Austen was standing behind her, looking down at the screen. She felt dizzy, as if she were falling into the depths of a microscopic universe that extended inward to infinity.
“I have to be careful here,” Tanaka went on. “There is a type of virus that makes crystals like this. It lives in butterflies and moths.”
“It lives in butterflies?”
“Yup,” Tanaka said.
Tanaka had brought reference textbooks with her. When you are looking at virus particles in a microscope, trying to make a visual identification of the virus, you check the images against photographs in a book, in the same way that a bird-watcher might look up photographs of birds in an Audubon field guide.
Tanaka went over to a military transport box sitting in a corner of the imaging room. She threw the catches, and pulled out a textbook on viruses. She closed the box and sat down on it, and opened the volume on her lap. Austen sat beside her. Tanaka flipped through the table of contents, then turned to a page about halfway into the book. “There,” she said, putting her finger on a photograph.
She had come to a section on insect viruses. The photograph showed images of crystals.
“This is nuclear polyhedrosis virus,” Tanaka said to Austen. “That’s kind of a mouthful. Let’s call it N.P.V. You know, like H.I.V.? This is N.P.V. This virus scares the hell out of me.”
Austen saw that Tanaka wasn’t kidding when she said the virus frightened her. Tanaka’s breathing hood had misted up, a sure sign of upset. “The crystals are a kind of protein, I think,” Tanaka said, her voice not strong. She said that the virus particles were clumped inside the crystals. “The crystals are like—kind of—protective shells around the virus. They protect the virus from harm. This thing is an engineered weapon, Alice.”
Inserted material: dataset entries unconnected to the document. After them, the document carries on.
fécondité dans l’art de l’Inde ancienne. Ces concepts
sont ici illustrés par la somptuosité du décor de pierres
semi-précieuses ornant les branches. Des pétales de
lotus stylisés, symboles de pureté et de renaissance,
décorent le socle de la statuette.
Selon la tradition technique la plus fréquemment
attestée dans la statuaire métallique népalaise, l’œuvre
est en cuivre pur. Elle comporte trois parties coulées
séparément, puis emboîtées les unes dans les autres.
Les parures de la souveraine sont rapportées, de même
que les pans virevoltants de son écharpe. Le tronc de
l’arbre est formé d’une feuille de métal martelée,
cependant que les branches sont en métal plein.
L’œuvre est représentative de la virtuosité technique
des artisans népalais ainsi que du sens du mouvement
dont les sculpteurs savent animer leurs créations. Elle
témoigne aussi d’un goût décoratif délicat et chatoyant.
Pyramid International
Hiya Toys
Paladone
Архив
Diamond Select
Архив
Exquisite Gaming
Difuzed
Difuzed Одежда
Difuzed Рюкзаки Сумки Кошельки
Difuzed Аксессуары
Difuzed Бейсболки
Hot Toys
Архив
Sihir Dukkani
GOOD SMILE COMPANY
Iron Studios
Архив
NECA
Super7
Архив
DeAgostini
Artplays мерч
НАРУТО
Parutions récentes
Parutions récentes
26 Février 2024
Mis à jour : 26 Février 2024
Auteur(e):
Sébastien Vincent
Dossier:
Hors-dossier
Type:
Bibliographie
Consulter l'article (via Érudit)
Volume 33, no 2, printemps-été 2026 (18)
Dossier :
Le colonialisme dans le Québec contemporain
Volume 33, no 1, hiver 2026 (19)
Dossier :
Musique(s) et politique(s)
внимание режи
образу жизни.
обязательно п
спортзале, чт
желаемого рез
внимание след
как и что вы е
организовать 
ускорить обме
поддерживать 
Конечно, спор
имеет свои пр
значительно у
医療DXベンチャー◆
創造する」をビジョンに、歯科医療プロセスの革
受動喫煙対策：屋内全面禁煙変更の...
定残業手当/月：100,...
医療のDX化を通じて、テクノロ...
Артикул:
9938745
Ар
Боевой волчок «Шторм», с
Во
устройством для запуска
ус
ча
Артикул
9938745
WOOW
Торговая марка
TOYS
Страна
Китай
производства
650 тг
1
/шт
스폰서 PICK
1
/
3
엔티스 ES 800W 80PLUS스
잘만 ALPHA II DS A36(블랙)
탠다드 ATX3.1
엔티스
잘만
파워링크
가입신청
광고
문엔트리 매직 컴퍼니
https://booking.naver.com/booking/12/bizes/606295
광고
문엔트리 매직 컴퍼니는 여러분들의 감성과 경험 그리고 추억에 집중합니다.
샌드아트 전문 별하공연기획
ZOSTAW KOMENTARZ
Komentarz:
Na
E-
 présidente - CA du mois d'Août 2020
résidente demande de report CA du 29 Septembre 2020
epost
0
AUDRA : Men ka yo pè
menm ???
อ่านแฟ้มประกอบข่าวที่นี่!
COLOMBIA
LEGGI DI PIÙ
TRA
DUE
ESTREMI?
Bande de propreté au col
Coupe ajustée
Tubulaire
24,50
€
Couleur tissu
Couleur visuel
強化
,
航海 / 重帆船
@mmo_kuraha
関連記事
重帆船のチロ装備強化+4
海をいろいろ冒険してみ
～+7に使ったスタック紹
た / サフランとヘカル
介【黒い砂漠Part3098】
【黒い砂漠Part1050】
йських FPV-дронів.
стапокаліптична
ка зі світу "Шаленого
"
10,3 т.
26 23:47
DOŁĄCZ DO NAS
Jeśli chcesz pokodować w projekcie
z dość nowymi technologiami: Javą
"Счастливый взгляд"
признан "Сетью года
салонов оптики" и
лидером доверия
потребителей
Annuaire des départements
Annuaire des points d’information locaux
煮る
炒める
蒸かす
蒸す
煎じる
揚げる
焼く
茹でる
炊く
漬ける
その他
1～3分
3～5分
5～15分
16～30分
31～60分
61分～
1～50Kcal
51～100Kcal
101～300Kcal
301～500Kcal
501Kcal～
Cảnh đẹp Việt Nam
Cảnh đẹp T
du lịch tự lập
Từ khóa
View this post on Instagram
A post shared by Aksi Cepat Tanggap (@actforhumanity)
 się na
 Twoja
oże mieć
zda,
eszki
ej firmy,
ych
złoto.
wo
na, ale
Tanaka returned to the microscope and began snapping photographs with an electronic camera that was attached to it. Image by ima
ge, huge crystals appeared on a video screen. The two women looked at cells from the golden areas in Dudley’s irises. The cells were full of crystals. It was the crystals, forming in the pupillary ring around the iris, that gave the eyes the yellow-gold color. There were crystals in the optic nerve leading to the eye. The virus had either migrated through the eyes into the brain along the optic nerve, or it had spread out of the brain to the eyes.
They were seeing a life-form that Austen had seen earlier through the optical microscope in Glenn Dudley’s office, when she had first looked at Kate Moran’s brain tissue in a microscope. Then she had seen fuzzy shapes, without much clarity. Here, the clarity was superb, and the crystals loomed like planets.
“We have to tell Will,” Tanaka said.
The Code
WILL HOPKINS, now dressed in surgical scrubs but not a space suit, had set up a work area on a table in the conference room. While Tanaka was attempting to make an image of the virus particles, he would try to “see” the DNA of the virus using his machines. In this way, he hoped to get a rapid identification of the virus.
He hooked up the two Felix machines on the table. He deployed several other small machines as well. He also put out a bagel with cream cheese, which he munched while he worked. Wires and cables trailed everywhere.
Hopkins had a sample of Cobra dust in a small plastic test tube the size of a baby’s finger. The dust had been sterilized with chemicals and mixed with a few drops of water. It wasn’t dangerous. It contained a quantity of DNA from the virus. He held the tube up to a bright light and swirled it around. Sometimes you could actually see DNA with your naked eye—it formed milky lumps in a test tube. This time, he couldn’t see any, but the water in the test tube was nevertheless full of strands of DNA, like a soup made with angel hair pasta. He put a droplet of the water (containing DNA from the virus) directly into a sampling port in one of the Felix machines.